Copy the entries exactly, through the "(IHC) image of" line.

━━ DATA EXCERPTS ━━

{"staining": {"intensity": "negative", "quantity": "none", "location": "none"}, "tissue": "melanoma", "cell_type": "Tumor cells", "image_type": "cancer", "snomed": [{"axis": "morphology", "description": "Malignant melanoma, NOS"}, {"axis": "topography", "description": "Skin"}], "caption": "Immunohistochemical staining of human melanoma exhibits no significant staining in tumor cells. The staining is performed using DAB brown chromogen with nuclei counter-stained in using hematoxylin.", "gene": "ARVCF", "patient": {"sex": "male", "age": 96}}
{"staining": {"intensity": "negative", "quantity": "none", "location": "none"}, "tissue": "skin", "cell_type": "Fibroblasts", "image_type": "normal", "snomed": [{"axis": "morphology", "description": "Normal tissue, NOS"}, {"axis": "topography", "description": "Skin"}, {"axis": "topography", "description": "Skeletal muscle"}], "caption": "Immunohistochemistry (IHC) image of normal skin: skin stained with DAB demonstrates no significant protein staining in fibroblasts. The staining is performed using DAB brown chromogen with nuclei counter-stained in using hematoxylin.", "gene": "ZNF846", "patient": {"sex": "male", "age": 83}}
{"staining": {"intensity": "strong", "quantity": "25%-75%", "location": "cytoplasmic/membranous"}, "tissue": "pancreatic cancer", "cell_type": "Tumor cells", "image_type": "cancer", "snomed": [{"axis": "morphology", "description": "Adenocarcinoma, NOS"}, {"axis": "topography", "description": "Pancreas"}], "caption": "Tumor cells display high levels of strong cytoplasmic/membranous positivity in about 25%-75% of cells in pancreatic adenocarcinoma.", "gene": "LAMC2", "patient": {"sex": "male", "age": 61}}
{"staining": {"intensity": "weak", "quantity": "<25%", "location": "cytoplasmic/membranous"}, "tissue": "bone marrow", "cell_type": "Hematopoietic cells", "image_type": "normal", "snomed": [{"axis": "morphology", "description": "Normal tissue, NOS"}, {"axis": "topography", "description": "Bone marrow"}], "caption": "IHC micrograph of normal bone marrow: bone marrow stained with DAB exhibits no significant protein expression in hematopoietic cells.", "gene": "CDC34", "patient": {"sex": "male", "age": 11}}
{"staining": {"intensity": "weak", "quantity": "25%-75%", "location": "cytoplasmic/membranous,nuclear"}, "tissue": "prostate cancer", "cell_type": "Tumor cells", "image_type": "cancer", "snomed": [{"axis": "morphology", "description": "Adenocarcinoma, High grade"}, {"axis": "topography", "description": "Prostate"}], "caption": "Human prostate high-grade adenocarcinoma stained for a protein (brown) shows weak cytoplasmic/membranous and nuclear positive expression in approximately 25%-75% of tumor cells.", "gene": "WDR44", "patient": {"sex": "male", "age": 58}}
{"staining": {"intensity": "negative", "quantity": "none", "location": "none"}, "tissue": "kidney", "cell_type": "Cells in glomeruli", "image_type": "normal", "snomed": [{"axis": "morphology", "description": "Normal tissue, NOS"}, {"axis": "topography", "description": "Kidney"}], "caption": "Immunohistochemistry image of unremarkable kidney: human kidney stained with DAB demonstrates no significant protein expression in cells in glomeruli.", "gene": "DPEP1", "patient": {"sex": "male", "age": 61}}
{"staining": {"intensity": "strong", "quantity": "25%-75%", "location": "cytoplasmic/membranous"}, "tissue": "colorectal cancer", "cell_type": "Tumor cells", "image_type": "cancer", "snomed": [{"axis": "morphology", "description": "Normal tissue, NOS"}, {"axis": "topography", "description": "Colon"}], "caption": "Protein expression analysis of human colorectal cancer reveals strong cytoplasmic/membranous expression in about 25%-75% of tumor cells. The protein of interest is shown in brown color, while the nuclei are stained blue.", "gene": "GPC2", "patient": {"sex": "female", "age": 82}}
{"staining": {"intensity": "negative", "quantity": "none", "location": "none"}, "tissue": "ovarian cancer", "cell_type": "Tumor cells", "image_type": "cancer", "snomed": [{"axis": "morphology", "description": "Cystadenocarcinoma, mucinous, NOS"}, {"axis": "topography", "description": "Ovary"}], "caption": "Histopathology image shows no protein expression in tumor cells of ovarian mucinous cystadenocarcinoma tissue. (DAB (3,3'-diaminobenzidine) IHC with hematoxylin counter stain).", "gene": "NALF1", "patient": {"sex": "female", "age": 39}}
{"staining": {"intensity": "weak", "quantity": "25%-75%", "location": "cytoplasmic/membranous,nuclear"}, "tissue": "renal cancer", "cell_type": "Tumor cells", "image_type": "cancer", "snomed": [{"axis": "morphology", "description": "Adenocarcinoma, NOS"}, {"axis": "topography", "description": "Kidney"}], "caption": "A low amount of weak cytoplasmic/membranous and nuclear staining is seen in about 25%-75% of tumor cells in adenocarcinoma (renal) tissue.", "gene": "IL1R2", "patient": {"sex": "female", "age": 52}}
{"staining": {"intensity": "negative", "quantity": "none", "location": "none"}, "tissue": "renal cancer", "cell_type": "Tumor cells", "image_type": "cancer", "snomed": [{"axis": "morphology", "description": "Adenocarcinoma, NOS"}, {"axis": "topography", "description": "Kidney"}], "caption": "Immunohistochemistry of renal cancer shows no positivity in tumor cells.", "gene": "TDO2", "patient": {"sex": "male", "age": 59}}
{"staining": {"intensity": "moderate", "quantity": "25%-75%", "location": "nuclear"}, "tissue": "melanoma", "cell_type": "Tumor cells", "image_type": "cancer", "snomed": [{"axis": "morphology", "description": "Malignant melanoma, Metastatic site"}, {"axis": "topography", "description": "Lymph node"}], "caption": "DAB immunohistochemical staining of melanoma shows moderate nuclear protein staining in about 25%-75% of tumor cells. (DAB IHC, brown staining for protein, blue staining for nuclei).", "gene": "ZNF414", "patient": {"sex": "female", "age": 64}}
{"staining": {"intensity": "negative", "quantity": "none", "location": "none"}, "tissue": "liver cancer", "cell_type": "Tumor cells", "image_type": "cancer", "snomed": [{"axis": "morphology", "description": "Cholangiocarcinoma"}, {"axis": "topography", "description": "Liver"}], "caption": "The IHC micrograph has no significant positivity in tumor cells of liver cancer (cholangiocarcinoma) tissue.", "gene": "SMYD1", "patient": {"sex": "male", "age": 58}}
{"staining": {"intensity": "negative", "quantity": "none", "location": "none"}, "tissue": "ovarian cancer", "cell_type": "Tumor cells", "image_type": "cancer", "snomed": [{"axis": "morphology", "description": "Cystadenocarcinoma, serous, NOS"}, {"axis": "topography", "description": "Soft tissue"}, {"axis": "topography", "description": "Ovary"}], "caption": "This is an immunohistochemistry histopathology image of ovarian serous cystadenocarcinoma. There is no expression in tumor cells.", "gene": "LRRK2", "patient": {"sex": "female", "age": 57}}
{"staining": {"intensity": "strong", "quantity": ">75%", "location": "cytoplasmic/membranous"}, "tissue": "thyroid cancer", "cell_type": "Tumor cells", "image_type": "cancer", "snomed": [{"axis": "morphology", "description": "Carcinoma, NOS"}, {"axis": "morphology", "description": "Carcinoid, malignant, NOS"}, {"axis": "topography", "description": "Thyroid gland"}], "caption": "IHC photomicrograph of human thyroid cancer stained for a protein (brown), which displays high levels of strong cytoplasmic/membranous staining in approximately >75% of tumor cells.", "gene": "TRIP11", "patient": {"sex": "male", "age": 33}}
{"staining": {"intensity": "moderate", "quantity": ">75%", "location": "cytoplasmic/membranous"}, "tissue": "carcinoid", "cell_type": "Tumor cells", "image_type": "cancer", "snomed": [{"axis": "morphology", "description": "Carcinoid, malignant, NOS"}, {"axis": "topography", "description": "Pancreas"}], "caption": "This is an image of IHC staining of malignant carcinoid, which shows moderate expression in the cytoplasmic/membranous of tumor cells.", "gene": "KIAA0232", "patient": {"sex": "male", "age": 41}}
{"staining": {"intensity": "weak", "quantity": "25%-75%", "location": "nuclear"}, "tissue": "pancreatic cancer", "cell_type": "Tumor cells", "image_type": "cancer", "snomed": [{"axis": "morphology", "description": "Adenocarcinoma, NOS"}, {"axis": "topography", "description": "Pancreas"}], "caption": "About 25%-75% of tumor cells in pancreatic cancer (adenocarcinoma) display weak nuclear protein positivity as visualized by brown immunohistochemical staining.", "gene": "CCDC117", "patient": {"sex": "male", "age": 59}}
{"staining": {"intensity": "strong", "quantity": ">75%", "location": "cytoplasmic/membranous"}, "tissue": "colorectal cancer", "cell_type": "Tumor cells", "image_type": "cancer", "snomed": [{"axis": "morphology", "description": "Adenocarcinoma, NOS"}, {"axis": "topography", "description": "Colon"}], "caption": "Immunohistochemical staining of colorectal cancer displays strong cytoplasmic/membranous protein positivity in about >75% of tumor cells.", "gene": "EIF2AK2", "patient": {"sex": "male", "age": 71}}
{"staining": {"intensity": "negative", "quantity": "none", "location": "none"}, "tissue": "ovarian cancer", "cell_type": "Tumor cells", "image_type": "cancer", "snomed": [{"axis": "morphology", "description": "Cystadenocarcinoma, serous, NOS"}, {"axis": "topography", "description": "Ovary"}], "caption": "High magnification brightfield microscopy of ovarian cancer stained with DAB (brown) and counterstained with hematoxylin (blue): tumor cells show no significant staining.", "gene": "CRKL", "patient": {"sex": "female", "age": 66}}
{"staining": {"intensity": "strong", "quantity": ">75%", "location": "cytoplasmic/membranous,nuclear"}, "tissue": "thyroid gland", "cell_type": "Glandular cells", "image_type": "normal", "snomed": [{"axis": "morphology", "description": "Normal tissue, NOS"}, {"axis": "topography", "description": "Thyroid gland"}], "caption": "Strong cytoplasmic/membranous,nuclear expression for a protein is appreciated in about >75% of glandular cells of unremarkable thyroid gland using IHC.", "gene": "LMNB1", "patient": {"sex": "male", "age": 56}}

━━━

■ SOLVED EXERCISE
{"staining": {"intensity": "negative", "quantity": "none", "location": "none"}, "tissue": "melanoma", "cell_type": "Tumor cells", "image_type": "cancer", "snomed": [{"axis": "morphology", "description": "Malignant melanoma, NOS"}, {"axis": "topography", "description": "Skin"}], "caption": "Immunohistochemical staining of human melanoma exhibits no significant staining in tumor cells. The staining is performed using DAB brown chromogen with nuclei counter-stained in using hematoxylin.", "gene": "ARVCF", "patient": {"sex": "male", "age": 96}}
{"staining": {"intensity": "negative", "quantity": "none", "location": "none"}, "tissue": "skin", "cell_type": "Fibroblasts", "image_type": "normal", "snomed": [{"axis": "morphology", "description": "Normal tissue, NOS"}, {"axis": "topography", "description": "Skin"}, {"axis": "topography", "description": "Skeletal muscle"}], "caption": "Immunohistochemistry (IHC) image of normal skin: skin stained with DAB demonstrates no significant protein staining in fibroblasts. The staining is performed using DAB brown chromogen with nuclei counter-stained in using hematoxylin.", "gene": "ZNF846", "patient": {"sex": "male", "age": 83}}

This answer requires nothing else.